>>>
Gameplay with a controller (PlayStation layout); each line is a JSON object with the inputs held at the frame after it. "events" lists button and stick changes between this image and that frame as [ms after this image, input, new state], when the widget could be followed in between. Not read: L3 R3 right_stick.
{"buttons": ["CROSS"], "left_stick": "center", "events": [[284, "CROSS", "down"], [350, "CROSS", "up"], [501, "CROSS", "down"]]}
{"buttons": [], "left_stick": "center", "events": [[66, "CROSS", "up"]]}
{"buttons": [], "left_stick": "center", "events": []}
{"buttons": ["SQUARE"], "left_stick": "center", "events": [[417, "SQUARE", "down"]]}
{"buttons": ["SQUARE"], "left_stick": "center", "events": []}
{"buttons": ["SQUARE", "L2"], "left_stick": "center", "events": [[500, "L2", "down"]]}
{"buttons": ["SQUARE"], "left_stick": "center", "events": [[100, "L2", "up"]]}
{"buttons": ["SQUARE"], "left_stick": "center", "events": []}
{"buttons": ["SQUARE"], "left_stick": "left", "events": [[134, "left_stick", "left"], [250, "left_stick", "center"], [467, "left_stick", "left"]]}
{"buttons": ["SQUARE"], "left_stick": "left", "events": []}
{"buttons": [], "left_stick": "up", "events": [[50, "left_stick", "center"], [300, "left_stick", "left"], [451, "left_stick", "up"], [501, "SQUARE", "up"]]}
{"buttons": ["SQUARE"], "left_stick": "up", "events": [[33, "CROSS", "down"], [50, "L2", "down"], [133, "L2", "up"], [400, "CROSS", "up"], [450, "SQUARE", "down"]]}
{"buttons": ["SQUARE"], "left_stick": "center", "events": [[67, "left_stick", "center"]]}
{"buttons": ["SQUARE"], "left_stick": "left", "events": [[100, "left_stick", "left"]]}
<<<
Your task
For the listing above, identify each line bearing "CROSS".

Result
{"buttons": ["CROSS"], "left_stick": "center", "events": [[284, "CROSS", "down"], [350, "CROSS", "up"], [501, "CROSS", "down"]]}
{"buttons": [], "left_stick": "center", "events": [[66, "CROSS", "up"]]}
{"buttons": ["SQUARE"], "left_stick": "up", "events": [[33, "CROSS", "down"], [50, "L2", "down"], [133, "L2", "up"], [400, "CROSS", "up"], [450, "SQUARE", "down"]]}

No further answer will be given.